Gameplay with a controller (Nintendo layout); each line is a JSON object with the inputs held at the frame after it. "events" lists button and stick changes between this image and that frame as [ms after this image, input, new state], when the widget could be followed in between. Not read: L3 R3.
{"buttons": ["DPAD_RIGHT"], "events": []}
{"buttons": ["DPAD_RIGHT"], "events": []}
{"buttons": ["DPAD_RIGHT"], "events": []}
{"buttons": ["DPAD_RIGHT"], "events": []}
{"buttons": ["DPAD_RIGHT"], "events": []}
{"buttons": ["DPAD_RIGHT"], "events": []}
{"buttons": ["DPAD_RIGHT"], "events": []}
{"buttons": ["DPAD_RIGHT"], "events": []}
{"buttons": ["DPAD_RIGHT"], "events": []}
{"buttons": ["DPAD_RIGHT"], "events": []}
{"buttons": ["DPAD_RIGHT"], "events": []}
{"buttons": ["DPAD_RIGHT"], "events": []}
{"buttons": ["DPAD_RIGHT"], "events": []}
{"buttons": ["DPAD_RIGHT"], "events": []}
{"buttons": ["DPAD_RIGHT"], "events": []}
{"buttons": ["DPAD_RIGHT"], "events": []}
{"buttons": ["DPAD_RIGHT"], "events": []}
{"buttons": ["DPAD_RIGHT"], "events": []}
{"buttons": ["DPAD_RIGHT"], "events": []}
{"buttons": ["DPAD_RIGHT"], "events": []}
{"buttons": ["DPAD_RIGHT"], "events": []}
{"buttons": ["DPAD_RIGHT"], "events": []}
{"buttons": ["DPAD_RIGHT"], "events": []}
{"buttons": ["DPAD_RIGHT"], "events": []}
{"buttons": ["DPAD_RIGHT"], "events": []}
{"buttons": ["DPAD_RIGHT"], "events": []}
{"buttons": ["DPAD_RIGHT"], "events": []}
==============================
Your answer must be the full listing above, reproduced exactly.

Gameplay with a controller (Nintendo layout); each line is a JSON object with the inputs held at the frame after it. "events" lists button and stick changes between this image and that frame as [ms after this image, input, new state], when the widget could be followed in between. Not read: L3 R3.
{"buttons": ["DPAD_RIGHT"], "events": []}
{"buttons": ["DPAD_RIGHT"], "events": []}
{"buttons": ["DPAD_RIGHT"], "events": []}
{"buttons": ["DPAD_RIGHT"], "events": []}
{"buttons": ["DPAD_RIGHT"], "events": []}
{"buttons": ["DPAD_RIGHT"], "events": []}
{"buttons": ["DPAD_RIGHT"], "events": []}
{"buttons": ["DPAD_RIGHT"], "events": []}
{"buttons": ["DPAD_RIGHT"], "events": []}
{"buttons": ["DPAD_RIGHT"], "events": []}
{"buttons": ["DPAD_RIGHT"], "events": []}
{"buttons": ["DPAD_RIGHT"], "events": []}
{"buttons": ["DPAD_RIGHT"], "events": []}
{"buttons": ["DPAD_RIGHT"], "events": []}
{"buttons": ["DPAD_RIGHT"], "events": []}
{"buttons": ["DPAD_RIGHT"], "events": []}
{"buttons": ["DPAD_RIGHT"], "events": []}
{"buttons": ["DPAD_RIGHT"], "events": []}
{"buttons": ["DPAD_RIGHT"], "events": []}
{"buttons": ["DPAD_RIGHT"], "events": []}
{"buttons": ["DPAD_RIGHT"], "events": []}
{"buttons": ["DPAD_RIGHT"], "events": []}
{"buttons": ["DPAD_RIGHT"], "events": []}
{"buttons": ["DPAD_RIGHT"], "events": []}
{"buttons": ["DPAD_RIGHT"], "events": []}
{"buttons": ["DPAD_RIGHT"], "events": []}
{"buttons": ["DPAD_RIGHT"], "events": []}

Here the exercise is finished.